Segment Start: Available data
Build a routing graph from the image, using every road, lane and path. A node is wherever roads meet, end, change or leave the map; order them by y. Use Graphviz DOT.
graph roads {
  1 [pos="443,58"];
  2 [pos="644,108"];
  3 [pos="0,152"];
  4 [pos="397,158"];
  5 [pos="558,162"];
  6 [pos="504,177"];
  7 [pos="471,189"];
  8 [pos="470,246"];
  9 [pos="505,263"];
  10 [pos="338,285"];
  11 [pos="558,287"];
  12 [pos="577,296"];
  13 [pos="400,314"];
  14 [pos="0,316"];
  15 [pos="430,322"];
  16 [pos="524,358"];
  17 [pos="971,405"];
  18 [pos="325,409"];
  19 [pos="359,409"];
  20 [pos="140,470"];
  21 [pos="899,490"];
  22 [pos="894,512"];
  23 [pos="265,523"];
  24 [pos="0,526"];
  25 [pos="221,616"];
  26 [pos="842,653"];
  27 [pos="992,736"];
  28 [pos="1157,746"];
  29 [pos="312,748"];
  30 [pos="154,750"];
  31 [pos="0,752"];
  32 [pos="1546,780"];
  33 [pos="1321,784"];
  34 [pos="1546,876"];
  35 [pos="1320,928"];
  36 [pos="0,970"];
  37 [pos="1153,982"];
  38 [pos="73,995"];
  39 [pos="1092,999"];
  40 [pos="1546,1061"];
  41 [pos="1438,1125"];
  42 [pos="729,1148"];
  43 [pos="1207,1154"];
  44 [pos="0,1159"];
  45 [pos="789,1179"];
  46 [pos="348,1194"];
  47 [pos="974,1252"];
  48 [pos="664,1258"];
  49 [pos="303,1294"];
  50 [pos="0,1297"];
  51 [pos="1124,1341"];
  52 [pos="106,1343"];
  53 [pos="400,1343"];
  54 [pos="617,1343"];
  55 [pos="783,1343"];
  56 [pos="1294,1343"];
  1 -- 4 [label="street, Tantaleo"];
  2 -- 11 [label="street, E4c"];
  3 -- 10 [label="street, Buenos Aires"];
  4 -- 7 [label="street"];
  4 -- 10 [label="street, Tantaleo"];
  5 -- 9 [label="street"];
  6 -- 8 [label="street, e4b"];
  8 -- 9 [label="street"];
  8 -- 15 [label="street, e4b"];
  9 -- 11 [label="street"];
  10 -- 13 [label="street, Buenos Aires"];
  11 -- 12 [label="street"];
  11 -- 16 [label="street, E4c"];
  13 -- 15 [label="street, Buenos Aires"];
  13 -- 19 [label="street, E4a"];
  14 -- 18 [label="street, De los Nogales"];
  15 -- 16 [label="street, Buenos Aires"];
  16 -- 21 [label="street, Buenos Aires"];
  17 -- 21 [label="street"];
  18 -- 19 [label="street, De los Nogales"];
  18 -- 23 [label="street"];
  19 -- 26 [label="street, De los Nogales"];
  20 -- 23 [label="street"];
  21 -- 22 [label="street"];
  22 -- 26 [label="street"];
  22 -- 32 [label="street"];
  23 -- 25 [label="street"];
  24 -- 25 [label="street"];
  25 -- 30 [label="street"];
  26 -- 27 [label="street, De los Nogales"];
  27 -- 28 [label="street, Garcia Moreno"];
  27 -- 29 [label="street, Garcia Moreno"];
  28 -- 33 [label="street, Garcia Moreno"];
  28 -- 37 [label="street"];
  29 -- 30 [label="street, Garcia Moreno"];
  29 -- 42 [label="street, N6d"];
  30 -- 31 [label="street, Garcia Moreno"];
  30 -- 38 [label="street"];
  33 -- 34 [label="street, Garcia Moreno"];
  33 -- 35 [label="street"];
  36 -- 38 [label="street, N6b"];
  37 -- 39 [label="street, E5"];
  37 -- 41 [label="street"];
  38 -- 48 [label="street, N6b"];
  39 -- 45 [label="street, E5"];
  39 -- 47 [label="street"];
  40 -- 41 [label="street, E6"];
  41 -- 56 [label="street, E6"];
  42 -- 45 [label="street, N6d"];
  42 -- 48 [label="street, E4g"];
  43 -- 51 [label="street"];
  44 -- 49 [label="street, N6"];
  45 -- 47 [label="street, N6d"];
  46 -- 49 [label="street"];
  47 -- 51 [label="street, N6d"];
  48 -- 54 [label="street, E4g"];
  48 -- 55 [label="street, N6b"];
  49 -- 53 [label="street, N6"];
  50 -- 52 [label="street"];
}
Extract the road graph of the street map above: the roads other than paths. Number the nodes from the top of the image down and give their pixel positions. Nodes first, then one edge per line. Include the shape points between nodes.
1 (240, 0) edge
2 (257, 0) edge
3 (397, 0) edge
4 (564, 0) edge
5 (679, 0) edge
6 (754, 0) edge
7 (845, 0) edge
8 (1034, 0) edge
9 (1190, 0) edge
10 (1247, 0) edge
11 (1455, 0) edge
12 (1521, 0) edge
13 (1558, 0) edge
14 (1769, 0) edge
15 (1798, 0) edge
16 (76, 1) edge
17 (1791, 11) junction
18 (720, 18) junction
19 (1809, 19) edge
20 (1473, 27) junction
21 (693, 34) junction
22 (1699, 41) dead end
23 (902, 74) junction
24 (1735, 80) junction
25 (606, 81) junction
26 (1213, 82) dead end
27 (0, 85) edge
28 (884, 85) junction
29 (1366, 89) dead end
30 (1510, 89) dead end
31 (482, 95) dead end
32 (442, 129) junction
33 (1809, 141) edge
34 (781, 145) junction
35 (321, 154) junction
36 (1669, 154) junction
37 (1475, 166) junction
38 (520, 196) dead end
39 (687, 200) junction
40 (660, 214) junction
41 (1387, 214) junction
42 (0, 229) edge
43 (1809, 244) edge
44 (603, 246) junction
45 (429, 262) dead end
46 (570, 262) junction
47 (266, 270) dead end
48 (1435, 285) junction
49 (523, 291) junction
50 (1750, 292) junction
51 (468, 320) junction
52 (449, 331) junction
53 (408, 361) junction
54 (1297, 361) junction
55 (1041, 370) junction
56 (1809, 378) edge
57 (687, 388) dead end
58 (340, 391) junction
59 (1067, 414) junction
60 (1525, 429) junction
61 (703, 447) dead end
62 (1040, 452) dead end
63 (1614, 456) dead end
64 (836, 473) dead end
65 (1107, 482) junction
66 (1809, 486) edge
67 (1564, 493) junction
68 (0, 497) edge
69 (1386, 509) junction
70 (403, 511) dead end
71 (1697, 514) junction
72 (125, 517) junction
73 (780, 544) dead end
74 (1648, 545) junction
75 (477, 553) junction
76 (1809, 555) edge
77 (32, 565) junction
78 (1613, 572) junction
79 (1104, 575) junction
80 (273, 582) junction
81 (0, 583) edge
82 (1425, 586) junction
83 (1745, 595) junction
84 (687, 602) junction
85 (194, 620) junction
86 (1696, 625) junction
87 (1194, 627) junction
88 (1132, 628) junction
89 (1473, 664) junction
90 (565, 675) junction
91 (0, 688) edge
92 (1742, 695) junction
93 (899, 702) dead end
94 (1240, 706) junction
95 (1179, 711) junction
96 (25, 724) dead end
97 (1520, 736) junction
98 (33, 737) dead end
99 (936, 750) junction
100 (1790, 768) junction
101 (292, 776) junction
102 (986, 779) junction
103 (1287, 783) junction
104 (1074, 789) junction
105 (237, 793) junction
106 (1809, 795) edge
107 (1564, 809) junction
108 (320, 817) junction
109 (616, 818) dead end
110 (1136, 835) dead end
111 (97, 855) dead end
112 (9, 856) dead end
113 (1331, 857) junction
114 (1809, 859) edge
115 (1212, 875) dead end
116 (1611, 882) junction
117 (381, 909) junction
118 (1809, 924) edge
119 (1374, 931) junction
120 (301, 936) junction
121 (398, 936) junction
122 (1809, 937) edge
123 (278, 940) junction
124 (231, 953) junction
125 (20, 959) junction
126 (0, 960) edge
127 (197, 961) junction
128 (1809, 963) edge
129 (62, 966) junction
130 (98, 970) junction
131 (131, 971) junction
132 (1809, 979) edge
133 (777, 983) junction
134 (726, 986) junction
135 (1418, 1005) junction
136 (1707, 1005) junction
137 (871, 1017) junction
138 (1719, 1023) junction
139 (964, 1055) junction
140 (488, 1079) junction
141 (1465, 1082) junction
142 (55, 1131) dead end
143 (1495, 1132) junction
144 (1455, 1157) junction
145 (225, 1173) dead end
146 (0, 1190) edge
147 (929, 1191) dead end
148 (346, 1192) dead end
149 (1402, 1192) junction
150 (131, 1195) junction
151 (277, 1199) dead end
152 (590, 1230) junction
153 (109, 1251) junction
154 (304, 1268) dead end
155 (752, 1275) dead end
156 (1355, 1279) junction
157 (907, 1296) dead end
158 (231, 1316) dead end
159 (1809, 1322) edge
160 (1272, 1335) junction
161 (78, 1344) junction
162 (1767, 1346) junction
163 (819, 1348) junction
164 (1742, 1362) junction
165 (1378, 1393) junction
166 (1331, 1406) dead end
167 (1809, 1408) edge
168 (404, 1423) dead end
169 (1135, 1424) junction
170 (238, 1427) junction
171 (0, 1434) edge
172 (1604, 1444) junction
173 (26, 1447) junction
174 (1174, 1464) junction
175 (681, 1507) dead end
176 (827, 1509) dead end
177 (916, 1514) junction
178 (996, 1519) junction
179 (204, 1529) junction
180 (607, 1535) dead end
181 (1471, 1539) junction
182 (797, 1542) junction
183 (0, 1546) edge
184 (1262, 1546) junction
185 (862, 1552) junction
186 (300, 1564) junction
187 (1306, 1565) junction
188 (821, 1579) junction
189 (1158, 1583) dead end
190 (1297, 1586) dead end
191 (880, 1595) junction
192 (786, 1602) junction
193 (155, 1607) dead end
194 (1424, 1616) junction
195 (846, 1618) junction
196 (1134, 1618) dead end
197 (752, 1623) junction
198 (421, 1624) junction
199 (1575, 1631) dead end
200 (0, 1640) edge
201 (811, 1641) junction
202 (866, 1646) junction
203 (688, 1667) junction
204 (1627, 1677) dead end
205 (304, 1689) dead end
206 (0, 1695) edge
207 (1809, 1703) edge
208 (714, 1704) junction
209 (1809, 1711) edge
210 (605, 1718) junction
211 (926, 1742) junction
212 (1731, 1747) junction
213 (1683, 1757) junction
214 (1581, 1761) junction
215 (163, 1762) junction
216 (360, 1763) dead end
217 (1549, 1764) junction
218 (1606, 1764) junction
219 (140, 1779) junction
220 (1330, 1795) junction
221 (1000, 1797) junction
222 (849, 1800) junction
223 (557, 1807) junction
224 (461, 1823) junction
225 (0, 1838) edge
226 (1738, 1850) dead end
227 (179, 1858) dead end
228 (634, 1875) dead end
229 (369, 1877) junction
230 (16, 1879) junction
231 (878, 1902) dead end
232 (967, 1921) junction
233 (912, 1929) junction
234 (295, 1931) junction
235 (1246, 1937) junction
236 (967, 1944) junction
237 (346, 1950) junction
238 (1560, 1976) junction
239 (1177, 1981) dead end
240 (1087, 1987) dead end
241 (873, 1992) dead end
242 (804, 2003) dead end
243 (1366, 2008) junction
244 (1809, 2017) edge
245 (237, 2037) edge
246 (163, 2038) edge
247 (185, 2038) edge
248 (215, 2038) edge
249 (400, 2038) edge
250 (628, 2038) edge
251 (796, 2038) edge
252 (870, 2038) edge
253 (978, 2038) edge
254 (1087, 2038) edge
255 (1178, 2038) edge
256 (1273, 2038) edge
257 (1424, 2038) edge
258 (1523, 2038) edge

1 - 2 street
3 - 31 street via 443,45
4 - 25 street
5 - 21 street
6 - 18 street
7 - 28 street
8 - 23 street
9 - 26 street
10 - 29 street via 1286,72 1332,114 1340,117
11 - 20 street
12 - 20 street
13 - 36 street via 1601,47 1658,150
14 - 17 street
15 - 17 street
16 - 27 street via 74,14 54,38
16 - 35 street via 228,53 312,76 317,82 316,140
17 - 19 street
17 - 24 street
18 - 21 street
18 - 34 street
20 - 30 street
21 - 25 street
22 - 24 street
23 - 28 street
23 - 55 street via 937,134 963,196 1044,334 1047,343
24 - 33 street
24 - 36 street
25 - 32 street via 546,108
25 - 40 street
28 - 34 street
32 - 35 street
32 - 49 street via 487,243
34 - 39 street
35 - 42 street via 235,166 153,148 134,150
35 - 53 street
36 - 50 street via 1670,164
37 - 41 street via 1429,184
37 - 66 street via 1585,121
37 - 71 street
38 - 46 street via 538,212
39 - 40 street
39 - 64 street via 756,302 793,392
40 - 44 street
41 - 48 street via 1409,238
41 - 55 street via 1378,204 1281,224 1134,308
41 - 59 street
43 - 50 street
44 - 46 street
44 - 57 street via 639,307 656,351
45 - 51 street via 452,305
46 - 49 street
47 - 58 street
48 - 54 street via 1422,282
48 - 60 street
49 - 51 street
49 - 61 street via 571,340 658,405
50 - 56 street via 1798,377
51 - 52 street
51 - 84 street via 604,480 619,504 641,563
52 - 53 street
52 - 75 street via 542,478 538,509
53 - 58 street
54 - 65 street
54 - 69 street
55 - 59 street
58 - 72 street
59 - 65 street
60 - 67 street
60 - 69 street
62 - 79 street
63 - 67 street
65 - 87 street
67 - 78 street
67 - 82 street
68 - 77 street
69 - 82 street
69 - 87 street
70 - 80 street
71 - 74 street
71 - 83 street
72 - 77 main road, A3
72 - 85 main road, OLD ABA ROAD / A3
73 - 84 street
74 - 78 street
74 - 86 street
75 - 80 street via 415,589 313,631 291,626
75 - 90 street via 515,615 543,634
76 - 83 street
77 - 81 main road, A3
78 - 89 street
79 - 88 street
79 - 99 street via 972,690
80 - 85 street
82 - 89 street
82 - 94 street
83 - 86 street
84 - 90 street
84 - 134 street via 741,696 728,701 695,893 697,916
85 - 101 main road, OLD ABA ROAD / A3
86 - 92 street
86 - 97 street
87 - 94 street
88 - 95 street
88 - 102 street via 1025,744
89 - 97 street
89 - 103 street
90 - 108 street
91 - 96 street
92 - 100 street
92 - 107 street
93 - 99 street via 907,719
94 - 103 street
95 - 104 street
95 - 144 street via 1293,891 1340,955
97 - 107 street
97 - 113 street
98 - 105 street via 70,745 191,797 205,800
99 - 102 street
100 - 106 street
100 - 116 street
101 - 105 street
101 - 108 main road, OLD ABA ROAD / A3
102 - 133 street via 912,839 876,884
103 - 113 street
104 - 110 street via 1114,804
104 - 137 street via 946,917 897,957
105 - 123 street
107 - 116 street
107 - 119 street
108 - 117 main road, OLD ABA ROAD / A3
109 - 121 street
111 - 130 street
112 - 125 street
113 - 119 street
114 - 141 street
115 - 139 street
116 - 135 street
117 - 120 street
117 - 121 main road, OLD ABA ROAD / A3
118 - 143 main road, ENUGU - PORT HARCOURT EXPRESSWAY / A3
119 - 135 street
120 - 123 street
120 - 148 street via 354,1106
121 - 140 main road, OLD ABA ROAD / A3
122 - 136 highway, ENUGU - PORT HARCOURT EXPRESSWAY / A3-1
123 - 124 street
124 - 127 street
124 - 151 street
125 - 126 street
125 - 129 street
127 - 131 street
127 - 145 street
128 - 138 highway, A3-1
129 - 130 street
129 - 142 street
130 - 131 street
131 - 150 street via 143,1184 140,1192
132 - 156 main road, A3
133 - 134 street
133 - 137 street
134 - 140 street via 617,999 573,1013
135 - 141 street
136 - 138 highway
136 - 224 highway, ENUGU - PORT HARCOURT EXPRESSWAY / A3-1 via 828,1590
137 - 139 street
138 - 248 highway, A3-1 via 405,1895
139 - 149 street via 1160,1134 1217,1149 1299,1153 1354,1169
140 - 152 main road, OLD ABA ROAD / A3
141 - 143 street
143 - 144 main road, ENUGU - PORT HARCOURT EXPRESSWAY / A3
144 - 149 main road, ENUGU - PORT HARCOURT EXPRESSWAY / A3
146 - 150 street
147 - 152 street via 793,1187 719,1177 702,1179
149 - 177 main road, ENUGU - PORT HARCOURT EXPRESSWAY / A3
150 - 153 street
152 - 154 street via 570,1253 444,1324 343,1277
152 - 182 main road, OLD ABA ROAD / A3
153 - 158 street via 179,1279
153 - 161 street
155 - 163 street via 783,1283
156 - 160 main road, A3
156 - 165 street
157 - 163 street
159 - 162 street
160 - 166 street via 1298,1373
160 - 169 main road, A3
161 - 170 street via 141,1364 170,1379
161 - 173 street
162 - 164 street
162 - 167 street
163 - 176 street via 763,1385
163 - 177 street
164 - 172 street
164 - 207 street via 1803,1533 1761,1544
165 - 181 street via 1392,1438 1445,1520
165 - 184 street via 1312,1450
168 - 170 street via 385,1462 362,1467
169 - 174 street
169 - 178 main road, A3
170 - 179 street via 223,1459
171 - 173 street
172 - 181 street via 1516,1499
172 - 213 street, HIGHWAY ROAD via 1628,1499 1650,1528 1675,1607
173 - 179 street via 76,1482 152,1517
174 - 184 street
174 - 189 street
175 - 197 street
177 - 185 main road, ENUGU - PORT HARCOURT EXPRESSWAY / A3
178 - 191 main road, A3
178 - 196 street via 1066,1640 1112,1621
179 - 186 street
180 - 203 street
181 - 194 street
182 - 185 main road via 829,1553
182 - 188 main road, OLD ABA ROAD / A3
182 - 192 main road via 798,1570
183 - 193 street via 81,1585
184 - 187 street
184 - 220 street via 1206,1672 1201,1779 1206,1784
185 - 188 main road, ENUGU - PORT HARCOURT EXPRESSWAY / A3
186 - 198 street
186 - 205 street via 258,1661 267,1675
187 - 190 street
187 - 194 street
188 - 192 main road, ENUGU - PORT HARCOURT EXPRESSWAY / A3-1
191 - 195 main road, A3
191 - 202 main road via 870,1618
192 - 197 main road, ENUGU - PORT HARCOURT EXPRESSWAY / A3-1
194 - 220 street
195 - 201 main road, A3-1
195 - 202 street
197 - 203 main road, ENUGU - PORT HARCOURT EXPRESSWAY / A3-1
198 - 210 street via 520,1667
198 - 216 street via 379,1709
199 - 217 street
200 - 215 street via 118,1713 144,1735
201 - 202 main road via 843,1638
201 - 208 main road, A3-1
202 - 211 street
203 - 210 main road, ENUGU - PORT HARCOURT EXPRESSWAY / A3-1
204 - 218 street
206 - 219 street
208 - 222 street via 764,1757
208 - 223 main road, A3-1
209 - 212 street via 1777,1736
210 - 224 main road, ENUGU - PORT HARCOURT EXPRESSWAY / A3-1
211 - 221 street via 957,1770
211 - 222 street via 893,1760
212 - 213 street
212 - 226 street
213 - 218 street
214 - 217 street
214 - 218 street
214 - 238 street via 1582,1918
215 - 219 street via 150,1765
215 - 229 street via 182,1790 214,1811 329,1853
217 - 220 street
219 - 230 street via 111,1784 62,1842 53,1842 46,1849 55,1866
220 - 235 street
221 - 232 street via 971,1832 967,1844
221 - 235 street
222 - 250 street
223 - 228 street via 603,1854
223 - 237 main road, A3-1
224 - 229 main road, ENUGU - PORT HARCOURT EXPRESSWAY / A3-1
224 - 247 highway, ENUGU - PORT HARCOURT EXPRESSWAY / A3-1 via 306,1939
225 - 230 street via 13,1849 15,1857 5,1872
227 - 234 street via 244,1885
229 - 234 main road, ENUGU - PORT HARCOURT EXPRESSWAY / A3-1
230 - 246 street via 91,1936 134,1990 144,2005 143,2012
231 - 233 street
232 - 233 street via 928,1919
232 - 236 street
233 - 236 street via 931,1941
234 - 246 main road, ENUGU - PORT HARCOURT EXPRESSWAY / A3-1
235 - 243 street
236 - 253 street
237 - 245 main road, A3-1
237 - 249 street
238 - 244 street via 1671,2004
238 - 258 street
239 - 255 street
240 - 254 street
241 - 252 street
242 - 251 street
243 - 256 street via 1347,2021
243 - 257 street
Segment End: Available data
■ **Task prompt**: Copy out each line from the listing that contains the string "Aires".

■ **Written solution**:
  3 -- 10 [label="street, Buenos Aires"];
  10 -- 13 [label="street, Buenos Aires"];
  13 -- 15 [label="street, Buenos Aires"];
  15 -- 16 [label="street, Buenos Aires"];
  16 -- 21 [label="street, Buenos Aires"];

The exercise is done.